Gaming Alliance Stumps for PC

The personal computer game industry has trailed behind its console brethren in recent years as easy-to-play games on the Nintendo Wii or online games on the Xbox 360 have stolen the excitement.

Companies with a vested interest in keeping the PC alive as a gaming platform will soon announce a consortium dubbed the PC Gaming Alliance. According to two people familiar with the effort, it will include top industry players such as Intel, Microsoft, Nvidia and Advanced Micro Devices as well as a number of computer companies.

I hope they succeed. Gamers need a strong gaming industry for the PC because it delivers new gaming technologies to the market faster than consoles, which are refreshed every five years or so. And the PC industry needs gaming to keep it as a leading technology platform for the future.

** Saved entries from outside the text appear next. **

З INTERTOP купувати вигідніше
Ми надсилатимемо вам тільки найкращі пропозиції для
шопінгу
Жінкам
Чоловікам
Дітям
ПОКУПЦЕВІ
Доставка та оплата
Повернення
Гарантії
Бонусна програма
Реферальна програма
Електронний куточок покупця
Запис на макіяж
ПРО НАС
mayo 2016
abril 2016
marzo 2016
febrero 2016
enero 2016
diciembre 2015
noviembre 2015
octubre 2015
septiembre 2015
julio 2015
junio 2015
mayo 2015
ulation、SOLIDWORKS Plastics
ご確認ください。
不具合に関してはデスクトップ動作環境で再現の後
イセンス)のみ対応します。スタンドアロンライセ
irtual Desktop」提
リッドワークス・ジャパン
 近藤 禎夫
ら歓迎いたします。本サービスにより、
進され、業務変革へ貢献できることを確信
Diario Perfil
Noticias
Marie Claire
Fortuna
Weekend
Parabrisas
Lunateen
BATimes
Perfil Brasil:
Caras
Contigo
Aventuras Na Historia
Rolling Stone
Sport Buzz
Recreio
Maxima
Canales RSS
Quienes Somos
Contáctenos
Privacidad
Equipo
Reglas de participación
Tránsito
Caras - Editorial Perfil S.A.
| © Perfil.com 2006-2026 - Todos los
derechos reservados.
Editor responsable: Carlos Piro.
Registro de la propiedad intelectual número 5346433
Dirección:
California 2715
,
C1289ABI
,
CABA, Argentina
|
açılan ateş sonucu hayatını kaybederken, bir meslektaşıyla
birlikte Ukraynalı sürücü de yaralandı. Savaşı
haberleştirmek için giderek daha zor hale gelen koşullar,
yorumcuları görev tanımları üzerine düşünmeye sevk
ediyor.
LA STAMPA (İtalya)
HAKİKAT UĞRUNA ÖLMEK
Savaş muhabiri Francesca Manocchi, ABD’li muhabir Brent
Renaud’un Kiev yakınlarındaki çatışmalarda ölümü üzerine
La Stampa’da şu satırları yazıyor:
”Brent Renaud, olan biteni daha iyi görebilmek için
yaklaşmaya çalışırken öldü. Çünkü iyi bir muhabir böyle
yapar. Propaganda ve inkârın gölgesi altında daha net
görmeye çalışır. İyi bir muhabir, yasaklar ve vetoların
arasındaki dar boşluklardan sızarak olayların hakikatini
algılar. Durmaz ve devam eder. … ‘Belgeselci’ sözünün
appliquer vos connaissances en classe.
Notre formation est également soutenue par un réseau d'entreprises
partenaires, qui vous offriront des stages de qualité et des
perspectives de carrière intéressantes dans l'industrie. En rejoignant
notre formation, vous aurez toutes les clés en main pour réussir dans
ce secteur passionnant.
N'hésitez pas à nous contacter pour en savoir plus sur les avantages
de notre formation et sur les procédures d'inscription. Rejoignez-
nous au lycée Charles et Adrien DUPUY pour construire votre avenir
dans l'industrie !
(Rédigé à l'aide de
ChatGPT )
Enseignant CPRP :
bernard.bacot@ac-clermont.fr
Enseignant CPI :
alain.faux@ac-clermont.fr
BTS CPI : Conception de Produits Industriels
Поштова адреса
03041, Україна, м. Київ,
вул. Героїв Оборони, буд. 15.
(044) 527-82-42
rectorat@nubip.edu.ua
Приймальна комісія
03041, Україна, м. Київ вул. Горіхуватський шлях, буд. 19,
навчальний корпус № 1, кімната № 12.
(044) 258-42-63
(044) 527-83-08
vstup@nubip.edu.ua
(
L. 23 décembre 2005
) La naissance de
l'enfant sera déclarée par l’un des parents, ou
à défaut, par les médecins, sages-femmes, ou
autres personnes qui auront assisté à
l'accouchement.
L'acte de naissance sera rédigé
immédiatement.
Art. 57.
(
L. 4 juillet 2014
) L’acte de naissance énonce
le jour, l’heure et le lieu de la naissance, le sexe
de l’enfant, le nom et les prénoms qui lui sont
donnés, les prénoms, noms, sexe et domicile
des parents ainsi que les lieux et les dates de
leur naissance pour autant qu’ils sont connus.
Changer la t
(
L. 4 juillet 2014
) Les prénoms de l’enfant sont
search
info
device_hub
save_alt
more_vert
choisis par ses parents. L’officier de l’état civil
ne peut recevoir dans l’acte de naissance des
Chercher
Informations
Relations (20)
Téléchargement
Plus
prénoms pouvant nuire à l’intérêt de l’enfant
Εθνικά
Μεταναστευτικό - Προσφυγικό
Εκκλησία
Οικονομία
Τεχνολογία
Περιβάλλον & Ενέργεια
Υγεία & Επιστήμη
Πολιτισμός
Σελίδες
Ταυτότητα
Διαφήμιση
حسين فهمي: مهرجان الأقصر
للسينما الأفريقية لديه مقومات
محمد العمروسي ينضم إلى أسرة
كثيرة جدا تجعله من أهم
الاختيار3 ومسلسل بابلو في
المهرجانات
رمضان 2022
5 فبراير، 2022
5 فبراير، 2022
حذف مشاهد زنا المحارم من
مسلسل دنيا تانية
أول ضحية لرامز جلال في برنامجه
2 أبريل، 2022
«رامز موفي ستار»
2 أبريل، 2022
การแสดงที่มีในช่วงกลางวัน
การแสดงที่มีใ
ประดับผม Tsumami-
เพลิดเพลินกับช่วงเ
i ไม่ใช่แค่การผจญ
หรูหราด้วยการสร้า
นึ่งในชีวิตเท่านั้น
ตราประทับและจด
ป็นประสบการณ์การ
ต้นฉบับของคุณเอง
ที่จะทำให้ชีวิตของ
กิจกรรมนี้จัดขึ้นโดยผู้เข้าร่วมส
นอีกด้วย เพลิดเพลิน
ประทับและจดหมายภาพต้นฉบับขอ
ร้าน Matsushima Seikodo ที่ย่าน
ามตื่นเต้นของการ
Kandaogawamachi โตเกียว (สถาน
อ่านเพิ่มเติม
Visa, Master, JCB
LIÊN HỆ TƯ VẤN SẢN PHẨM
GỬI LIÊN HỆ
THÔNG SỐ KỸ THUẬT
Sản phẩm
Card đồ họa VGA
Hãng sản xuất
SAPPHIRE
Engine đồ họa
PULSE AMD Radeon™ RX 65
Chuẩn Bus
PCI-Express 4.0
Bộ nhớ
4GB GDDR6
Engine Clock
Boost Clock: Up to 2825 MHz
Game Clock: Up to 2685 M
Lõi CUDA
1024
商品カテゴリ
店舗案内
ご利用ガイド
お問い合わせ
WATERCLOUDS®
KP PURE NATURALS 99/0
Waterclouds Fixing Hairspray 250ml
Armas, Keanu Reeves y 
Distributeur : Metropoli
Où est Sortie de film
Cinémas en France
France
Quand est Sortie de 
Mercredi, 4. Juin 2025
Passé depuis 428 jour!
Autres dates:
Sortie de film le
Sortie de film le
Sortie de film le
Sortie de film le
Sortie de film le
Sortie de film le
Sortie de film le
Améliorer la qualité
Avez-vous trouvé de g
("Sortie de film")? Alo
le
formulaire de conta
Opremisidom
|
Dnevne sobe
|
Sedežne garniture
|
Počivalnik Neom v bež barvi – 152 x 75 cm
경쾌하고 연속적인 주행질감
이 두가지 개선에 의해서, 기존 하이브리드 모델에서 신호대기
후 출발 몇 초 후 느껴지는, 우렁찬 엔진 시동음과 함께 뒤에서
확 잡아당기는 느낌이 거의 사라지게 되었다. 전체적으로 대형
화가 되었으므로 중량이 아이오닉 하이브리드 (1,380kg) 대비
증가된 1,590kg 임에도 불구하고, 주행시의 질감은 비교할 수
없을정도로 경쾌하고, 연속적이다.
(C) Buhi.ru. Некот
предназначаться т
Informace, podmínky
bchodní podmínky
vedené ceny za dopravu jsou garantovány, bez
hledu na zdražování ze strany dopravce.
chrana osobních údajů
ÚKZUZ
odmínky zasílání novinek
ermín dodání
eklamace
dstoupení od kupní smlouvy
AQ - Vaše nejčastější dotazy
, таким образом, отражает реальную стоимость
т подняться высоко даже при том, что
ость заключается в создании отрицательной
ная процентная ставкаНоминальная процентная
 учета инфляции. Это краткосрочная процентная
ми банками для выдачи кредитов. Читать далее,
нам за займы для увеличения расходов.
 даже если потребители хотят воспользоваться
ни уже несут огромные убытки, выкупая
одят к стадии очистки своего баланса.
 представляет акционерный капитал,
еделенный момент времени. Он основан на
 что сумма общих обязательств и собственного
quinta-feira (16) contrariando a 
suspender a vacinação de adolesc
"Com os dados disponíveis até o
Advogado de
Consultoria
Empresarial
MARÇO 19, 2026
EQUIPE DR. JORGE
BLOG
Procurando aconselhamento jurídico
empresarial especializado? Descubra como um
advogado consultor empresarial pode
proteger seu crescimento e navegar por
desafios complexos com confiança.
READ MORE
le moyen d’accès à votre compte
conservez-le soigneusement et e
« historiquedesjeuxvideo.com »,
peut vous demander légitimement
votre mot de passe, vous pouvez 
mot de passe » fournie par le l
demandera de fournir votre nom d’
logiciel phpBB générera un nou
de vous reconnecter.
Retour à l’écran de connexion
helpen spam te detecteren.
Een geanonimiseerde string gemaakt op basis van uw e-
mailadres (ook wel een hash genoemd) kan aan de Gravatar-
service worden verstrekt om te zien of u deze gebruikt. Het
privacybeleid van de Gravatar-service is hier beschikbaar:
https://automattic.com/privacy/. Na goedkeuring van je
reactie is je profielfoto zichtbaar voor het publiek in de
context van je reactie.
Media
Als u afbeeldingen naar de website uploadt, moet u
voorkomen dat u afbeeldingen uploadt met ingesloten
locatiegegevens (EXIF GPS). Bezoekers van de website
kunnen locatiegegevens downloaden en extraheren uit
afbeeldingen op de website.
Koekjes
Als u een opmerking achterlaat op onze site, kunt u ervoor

The companies are preparing the announcement in advance of next week’s Game Developers Conference in San Francisco. Part of the pitch is that the industry group will keep the PC competitive with game consoles to attract key game developers.

On the surface, things look grim for the PC. The market researcher NPD Group quietly reported that PC game sales in 2000 were $910.7 million, down 6 percent from a year earlier.

But behind those numbers lie the great hope of the PC industry. The numbers don’t include ad revenue associated with online gaming Web sites, which offer “casual” games such as Poker or Scrabble to a wider set of game players.

They also don’t include revenue from monthly subscriptions to virtual worlds known as “massively multiplayer online” games, or MMOs. Those games include World of Warcraft, which has 10 million subscribers worldwide, and are big hits in countries such as China and South Korea. And the NPD numbers don’t include digital distribution, or sales of games downloaded to computers directly from Web sites such as Valve’s Steam.

“We believe that the PC gaming industry is strong when you look at everything together,” said Mike Morhaime, president of Blizzard Entertainment, the publisher of the hottest selling PC game, World of Warcraft, during the DICE Summit game conference in Las Vegas last week.

NPD itself has begun tracking subscriptions to MMOs. The industry consortium will focus on fixing problems that make the PC a less desirable platform than consoles for playing games. Gamers, for instance, never really know whether a game will run well on their computers until they buy the game and install it on their machines at home.

Microsoft, Intel and other players have been working on these problems, namely with Microsoft’s Games for Windows program launched last year. But the consortium will coordinate and expand those efforts to improve the experience of playing games on computers.